In this case not only the diagonal but all elements of the covariance matrix are fitted based on the outcome particles.

def irmh_full_cov_experiment(dimensions, target_ess, num_mcmc_steps):
    kernel = irmh.build_kernel()
    def step(key, state, logdensity, means, cov):
        "We need step to be vmappable over the parameter space, so we wrap it to make all parameter Jax Arrays or JaxTrees"
        proposal_distribution = lambda key: jax.random.multivariate_normal(
            key, means, cov
        )

        def proposal_logdensity_fn(proposal, state):
            return jnp.log(
                jax.scipy.stats.multivariate_normal.pdf(
                    state.position, mean=means, cov=cov
                )
            )

        return kernel(key, state, logdensity, proposal_distribution, proposal_logdensity_fn)
            

    def mcmc_parameter_update_fn(state, info):
        covariance = jnp.atleast_2d(particles_covariance_matrix(state.particles))
        return extend_params(n_particles, {"means":particles_means(state.particles), "cov":covariance})

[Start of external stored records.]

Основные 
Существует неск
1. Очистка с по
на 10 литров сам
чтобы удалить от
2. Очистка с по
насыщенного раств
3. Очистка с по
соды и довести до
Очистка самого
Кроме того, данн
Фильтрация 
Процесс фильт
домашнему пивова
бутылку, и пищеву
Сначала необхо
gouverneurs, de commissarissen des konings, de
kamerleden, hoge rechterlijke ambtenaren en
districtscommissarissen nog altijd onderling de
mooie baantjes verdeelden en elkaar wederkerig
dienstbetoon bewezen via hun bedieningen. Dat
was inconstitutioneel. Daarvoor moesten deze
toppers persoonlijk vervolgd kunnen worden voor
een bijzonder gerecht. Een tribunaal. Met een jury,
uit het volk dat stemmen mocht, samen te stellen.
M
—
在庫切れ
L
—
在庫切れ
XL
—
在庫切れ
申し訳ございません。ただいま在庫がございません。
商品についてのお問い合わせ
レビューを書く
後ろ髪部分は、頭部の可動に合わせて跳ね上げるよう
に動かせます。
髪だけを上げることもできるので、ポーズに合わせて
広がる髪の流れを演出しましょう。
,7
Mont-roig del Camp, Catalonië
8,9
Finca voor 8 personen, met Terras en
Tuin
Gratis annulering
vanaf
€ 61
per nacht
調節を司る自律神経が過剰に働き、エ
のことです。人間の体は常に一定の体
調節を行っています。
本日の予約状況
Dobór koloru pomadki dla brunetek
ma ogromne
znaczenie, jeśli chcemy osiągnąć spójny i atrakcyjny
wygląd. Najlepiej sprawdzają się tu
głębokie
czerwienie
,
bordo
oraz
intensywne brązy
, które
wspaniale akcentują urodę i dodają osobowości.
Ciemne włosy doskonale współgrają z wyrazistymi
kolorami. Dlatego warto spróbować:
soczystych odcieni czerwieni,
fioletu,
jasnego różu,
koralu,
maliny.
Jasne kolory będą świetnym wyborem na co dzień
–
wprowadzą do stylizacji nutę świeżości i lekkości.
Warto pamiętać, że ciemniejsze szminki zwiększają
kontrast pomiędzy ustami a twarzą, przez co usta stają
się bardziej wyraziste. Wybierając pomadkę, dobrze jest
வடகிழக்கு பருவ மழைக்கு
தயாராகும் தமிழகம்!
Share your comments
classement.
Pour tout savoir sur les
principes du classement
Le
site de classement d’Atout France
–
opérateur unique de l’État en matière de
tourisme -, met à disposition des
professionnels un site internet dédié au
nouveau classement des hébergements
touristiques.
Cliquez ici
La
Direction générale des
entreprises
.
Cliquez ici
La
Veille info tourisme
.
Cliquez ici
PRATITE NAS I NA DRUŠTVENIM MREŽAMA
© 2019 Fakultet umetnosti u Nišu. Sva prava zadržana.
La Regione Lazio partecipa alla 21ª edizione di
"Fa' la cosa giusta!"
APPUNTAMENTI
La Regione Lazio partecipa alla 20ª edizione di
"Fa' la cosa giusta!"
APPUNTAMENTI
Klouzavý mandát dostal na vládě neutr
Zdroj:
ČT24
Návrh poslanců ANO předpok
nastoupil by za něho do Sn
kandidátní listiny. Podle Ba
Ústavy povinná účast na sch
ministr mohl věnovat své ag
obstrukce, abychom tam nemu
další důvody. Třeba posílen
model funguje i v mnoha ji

    kernel_tuned_proposal = inner_kernel_tuning(
        logprior_fn=prior_log_prob,
        loglikelihood_fn=loglikelihood,
        mcmc_step_fn=step,
        mcmc_init_fn=irmh.init,
        resampling_fn=resampling.systematic,
        smc_algorithm=adaptive_tempered_smc,
        mcmc_parameter_update_fn=mcmc_parameter_update_fn,
        initial_parameter_value=extend_params(n_particles, {"means":jnp.zeros(dimensions), "cov":jnp.eye(dimensions) * 2}),
        target_ess=target_ess,
        num_mcmc_steps=num_mcmc_steps,
    )

    return kernel_tuned_proposal, tuned_irmh_loop
def smc_run_experiment(runnable, target_ess, num_mcmc_steps, dimen, key=rng_key):
    key, initial_particles_key, iterations_key = jax.random.split(key, 3)
    initial_particles = initial_particles_multivariate_normal(
        dimen, initial_particles_key, n_particles
    )
    kernel, inference_loop = runnable(dimen, target_ess, num_mcmc_steps)
    _, particles = inference_loop(
        kernel.step, iterations_key, kernel.init(initial_particles)
    )
    return particles
dimensions_to_try = [10, 20, 30]
experiments = []
dimensions = []
particles = []
for dims in dimensions_to_try:
    for exp_id, experiment in (
        ("irmh", irmh_experiment),
        ("tune_diag", tuned_irmh_experiment),
        ("tune_full_cov", irmh_full_cov_experiment),
    ):
        experiment_particles = smc_run_experiment(experiment, 0.5, 20, dims)
        experiments.append(exp_id)
        dimensions.append(dims)
        particles.append(experiment_particles)
results = pd.DataFrame(
    {"experiment": experiments, "dimensions": dimensions, "particles": particles}
)
linspace = jnp.linspace(-2, 2, 5000).reshape(-1, 1).squeeze()


def plot(post, sampler, dimensions, ax):
    post = np.asarray(post)
    dimensions = post.shape[1]
    for dim in range(dimensions):
        az.plot_kde(post[:, dim], ax=ax)
        _ = ax.plot(linspace, density()[-1], c="red")
rows = len(dimensions_to_try)
cols = 3
samplers = ["irmh", "tune_diag", "tune_full_cov"]
fig, axs = plt.subplots(rows, cols, figsize=(cols * 10, rows * 5))

plt.rcParams.update({"font.size": 22})

for ax, lab in zip(axs[:, 0], dimensions_to_try):
    ax.set(ylabel=f"Dimensions = {lab}")

for ax, lab in zip(axs[0, :], samplers):
    ax.set(title=lab)

for col, experiment in enumerate(samplers):
    for row, dimension in enumerate(dimensions_to_try):
        particles = (
            results[
                (results.experiment == experiment) & (results.dimensions == dimension)
            ]
            .iloc[0]
            .particles
        )
        plot(particles, experiment, dimension, axs[row, col])

fig.tight_layout()
fig.suptitle(
    """Sampler comparison for increasing number of posterior dimensions.
Each plot displays all dimensions from the posterior, overlayed. The red curve is the actual marginal distribution."""
)
plt.show()
../_images/a5885f5def5c340562692ce5876e541615a1a42342fa8a51c46f2dab398c5700.png

As seen in the previous figure, as dimensions increase, performance degrades. More tuning, less performance degradation.